After pressing enter, I get the result: the average age of people in this dataset is 38.6932
years old.
Pie Chart
Next, I want to understand how many people smoke. This is easy to do using Excel’s “PivotTables” feature. First, select the column of interest by clicking on the column letter. Then, choose “Insert”, “Tables”, “PivotTable.”
A dialogue box will open. Leave all the options as defaults, click “OK,” and a new worksheet (AKA, a tab) containing the PivotTable will be created. Check the column of interest, then drag it to the “Rows” area, and you should see something like this:
As you can see, the PivotTable counts the number of times each value appears in the column of interest. This summary data will make it easy to create a pie chart. Select the data in the pivot table, then select the pie chart from the “Insert” ribbon.
The pie chart shows that about 1/4 of people were smokers.
Of course, it’s a good idea to give the pie chart an informative title (e.g., “Proportion of Smokers”).
Other Ideas
There are many other ways I could visualize the data. For example:
- I could look for a connection between whether people worked at a company with a smoking ban and whether they smoked.
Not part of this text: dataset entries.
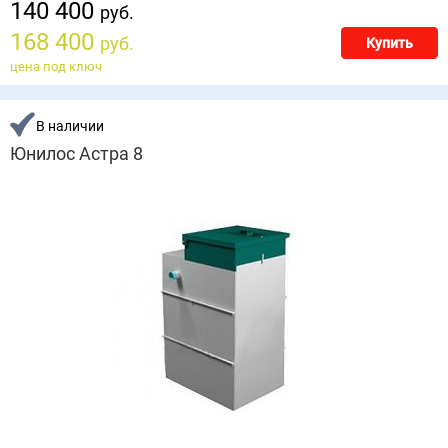
140 400
руб.
168 400
руб.
Купить
цена под ключ
В наличии
Юнилос Астра 8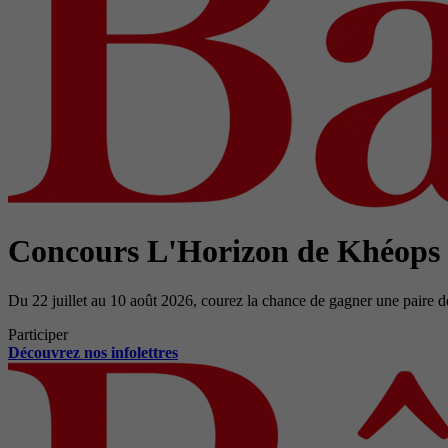
Concours L'Horizon de Khéops
Du 22 juillet au 10 août 2026, courez la chance de gagner une paire d
Participer
Découvrez nos infolettres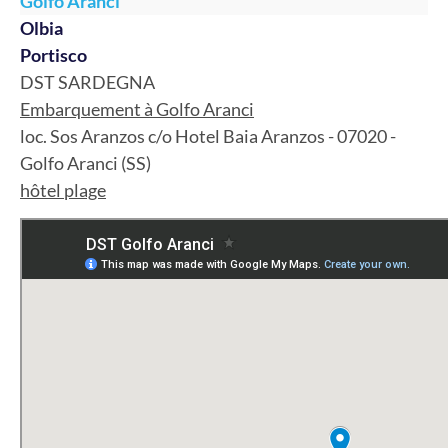
Golfo Aranci
Olbia
Portisco
DST SARDEGNA
Embarquement à Golfo Aranci
loc. Sos Aranzos c/o Hotel Baia Aranzos - 07020 -
Golfo Aranci (SS)
hôtel plage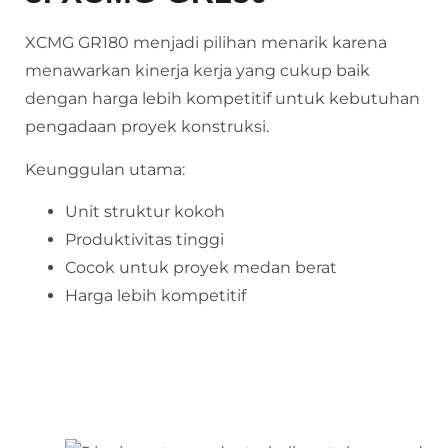
XCMG GR180 menjadi pilihan menarik karena
menawarkan kinerja kerja yang cukup baik
dengan harga lebih kompetitif untuk kebutuhan
pengadaan proyek konstruksi.
Keunggulan utama:
Unit struktur kokoh
Produktivitas tinggi
Cocok untuk proyek medan berat
Harga lebih kompetitif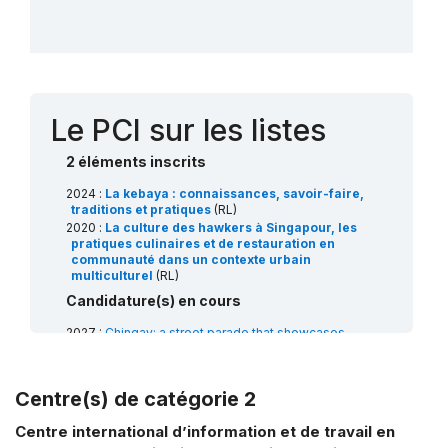
Le PCI sur les listes
2 éléments inscrits
2024 :
La kebaya : connaissances, savoir-faire,
traditions et pratiques
(RL)
2020 :
La culture des hawkers à Singapour, les
pratiques culinaires et de restauration en
communauté dans un contexte urbain
multiculturel
(RL)
Candidature(s) en cours
2027 :
Chingay: a street parade that showcases
multiculturalism, traditions and artistic displays of
communities
(RL)
Centre(s) de catégorie 2
Centre international d’information et de travail en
This could be done by creating a PivotTable from multiple columns (also referred to as a contingency table).
- I could create column chart of the age data (also referred to as a histogram). This would make it possible to see how the ages are distributed.
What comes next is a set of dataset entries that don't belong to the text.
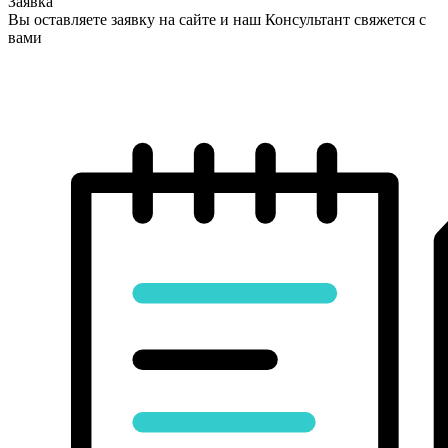
Заявка
Вы оставляете заявку на сайте и наш Консультант свяжется с
вами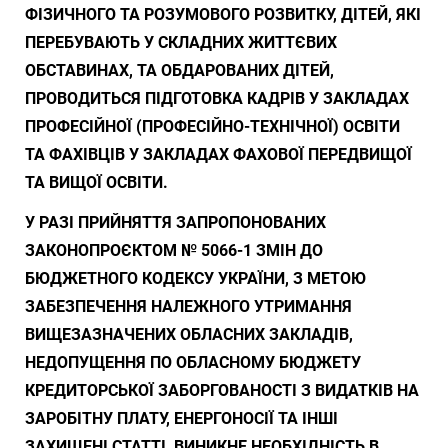
ФІЗИЧНОГО ТА РОЗУМОВОГО РОЗВИТКУ, ДІТЕЙ, ЯКІ
ПЕРЕБУВАЮТЬ У СКЛАДНИХ ЖИТТЄВИХ
ОБСТАВИНАХ, ТА ОБДАРОВАНИХ ДІТЕЙ,
ПРОВОДИТЬСЯ ПІДГОТОВКА КАДРІВ У ЗАКЛАДАХ
ПРОФЕСІЙНОЇ (ПРОФЕСІЙНО-ТЕХНІЧНОЇ) ОСВІТИ
ТА ФАХІВЦІВ У ЗАКЛАДАХ ФАХОВОЇ ПЕРЕДВИЩОЇ
ТА ВИЩОЇ ОСВІТИ.
У РАЗІ ПРИЙНЯТТЯ ЗАПРОПОНОВАНИХ
ЗАКОНОПРОЄКТОМ № 5066-1 ЗМІН ДО
БЮДЖЕТНОГО КОДЕКСУ УКРАЇНИ, З МЕТОЮ
ЗАБЕЗПЕЧЕННЯ НАЛЕЖНОГО УТРИМАННЯ
ВИЩЕЗАЗНАЧЕНИХ ОБЛАСНИХ ЗАКЛАДІВ,
НЕДОПУЩЕННЯ ПО ОБЛАСНОМУ БЮДЖЕТУ
КРЕДИТОРСЬКОЇ ЗАБОРГОВАНОСТІ З ВИДАТКІВ НА
ЗАРОБІТНУ ПЛАТУ, ЕНЕРГОНОСІЇ ТА ІНШІ
ЗАХИЩЕНІ СТАТТІ, ВИНИКНЕ НЕОБХІДНІСТЬ В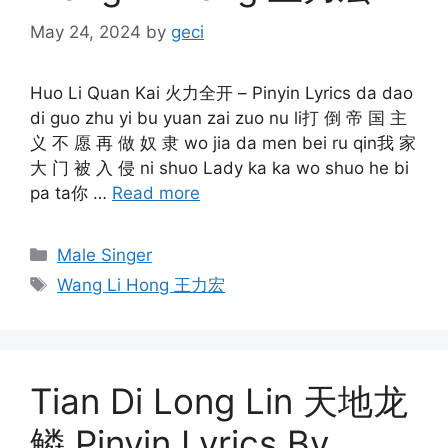
May 24, 2024
by
geci
Huo Li Quan Kai 火力全开 – Pinyin Lyrics da dao
di guo zhu yi bu yuan zai zuo nu li打 倒 帝 国 主
义 不 愿 再 做 奴 隶 wo jia da men bei ru qin我 家
大 门 被 入 侵 ni shuo Lady ka ka wo shuo he bi
pa ta你 …
Read more
Categories
Male Singer
Tags
Wang Li Hong 王力宏
Tian Di Long Lin 天地龙
鳞 Pinyin Lyrics By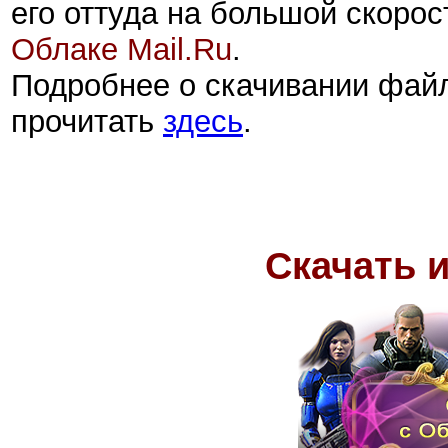
его оттуда на большой скорос
Облаке Mail.Ru
.
Подробнее о скачивании фай
прочитать
здесь
.
Скачать 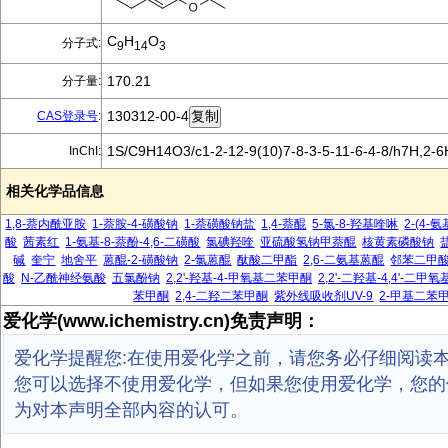
C
H
O
分子式:
9
14
3
170.21
分子量:
130312-00-4
CAS登录号
:
1S/C9H14O3/c1-2-12-9(10)7-8-3-5-11-6-4-8/h7H,2-
InChI:
相关化学品信息
1,8-萘内酰亚胺
1-萘胺-4-磺酸钠
1-萘磺酸钠盐
1,4-萘醌
5-氯-8-羟基喹啉
2-(4-
酸
茜素红
1-氨基-8-萘酚-4,6-二磺酸
氯碘羟喹
亚硫酸氢钠甲萘醌
核黄素磷酸钠
碱
奎宁
地舍平
蒽醌-2-磺酸钠
2-氯蒽醌
酞酸二甲酯
2,6-二氨基蒽醌
邻苯二甲
酸
N-乙酰神经氨酸
五氯酚钠
2,2'-羟基-4-甲氧基二苯甲酮
2,2'-二羟基-4,4'-二
苯甲酮
2,4-二羟二苯甲酮
紫外线吸收剂UV-9
2-甲基二苯
爱化学(www.ichemistry.cn)免责声明：
爱化学提醒您:在使用爱化学之前，请您务必仔细阅读
您可以选择不使用爱化学，但如果您使用爱化学，您的
为对本声明全部内容的认可。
- I could repeat some of these analyses on different columns.
Submit
Ensure that both partners submit to Moodle. You should both upload a PDF containing:
- You and your partner’s names
- The date and time of the recitation session you attended
- If you could not attend a recitation session, simply explain why you could not attend
- The name of the dataset you analyzed
- The results of your exploratory data analysis. You should include:
- A short paragraph explaining your dataset and what you learned from your analysis
- At least one chart
- At least one summary statistic (e.g., average, minimum, maximum, etc.)